I poured out my heart on how I afraid I was I'd screw it all up. On the pressure I heaped on myself to know everything there was to know about parenting--all from textbooks and college courses, none of it yet experienced. How I wanted to breastfeed but couldn't, and all of the expectations and disappointment I carried over my failure.
These women listened. They cried with me. They offered advice when I needed it. And best of all they got it. These women were not perfect "Stepford" Wives" who had it all figured out and wanted for nothing. These women had broken scared places, too, just like me. Difficult in-laws, husbands working long hours leaving them to parent virtually alone, and pasts that hurt and haunted. These women also felt scared, tired, overwhelmed and lonely-- just trying to get through another day. It turned out I wasn't the only mess in the world. In fact, I was pretty much just...a normal new mom. And with this realization I no longer felt so scared, worried and alone. And neither did they.

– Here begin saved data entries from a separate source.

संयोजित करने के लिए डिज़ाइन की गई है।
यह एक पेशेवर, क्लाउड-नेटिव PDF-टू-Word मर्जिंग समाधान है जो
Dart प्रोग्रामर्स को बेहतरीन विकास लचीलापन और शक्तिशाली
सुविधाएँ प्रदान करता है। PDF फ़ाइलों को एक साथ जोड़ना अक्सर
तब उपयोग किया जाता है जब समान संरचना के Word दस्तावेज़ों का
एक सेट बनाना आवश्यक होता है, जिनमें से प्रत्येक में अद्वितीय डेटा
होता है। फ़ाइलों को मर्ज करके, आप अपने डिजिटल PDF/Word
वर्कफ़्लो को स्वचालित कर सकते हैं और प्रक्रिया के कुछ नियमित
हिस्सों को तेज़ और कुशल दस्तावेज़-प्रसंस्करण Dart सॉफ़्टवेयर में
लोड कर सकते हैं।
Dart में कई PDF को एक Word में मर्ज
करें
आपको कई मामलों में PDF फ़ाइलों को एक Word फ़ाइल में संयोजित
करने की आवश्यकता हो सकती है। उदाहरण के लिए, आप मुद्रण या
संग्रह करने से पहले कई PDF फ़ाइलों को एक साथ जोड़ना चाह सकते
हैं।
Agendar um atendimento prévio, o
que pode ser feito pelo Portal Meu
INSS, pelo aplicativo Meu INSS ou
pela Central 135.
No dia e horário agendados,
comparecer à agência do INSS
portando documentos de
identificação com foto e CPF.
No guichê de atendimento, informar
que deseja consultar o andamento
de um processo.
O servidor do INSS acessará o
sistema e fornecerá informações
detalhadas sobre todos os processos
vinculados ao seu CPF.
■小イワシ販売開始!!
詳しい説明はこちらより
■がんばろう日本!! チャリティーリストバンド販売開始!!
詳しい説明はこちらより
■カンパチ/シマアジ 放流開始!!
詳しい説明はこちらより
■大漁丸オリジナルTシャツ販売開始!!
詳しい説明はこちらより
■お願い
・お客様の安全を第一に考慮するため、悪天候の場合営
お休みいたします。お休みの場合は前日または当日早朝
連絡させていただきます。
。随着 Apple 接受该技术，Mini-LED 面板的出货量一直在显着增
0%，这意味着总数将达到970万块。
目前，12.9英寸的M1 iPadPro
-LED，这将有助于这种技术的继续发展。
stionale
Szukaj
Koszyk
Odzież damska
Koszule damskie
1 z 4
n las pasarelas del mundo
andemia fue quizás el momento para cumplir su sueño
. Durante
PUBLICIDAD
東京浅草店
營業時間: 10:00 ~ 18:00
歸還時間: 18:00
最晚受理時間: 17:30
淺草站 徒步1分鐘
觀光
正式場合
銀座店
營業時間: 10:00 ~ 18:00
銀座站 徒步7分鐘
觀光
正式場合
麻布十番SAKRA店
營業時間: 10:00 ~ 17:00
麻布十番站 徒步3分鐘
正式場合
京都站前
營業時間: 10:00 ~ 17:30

I took a risk, sharing my heart and my past. Sure, I could've been rejected, snubbed. I could've poured out my heart just to heave it left there dangling and exposed. But sometimes it takes a risk to get what you really need. I really needed connection. In order to get it I had to put myself out there. Chances are, when you put yourself out there, someone will connect with part of your story. The details and circumstances might look different, but our feelings are so often the same. And that's exactly what we really need to share--our feelings, our hearts. The importance of community is to give yourself breathing room. A place to just be you--wherever you are.
Seven years and two kids later I've grown a lot. Learned to let go of those old fears and perfectionism. I've walked through periods of grief, loss, change. And through it all I had a wonderful community to share it with. A community that helped me become the person I am today. Over the years my community changed--I found a MOPS group closer to home, joined homeschool groups, bible studies that began and ended. But there was a always some sort of community out there for me to embrace. A community of women to share with and learn from.
So if you're feeling really lost or alone, if you're a new mom, a veteran mom in a new town, or someone going through tough times and needing some support, I urge you to find a community. Find a MOPS group, bible study, church group, meetup group, cooking club, sewing circle--find people to be real with. Just do it. Do it for yourself. You won't regret it.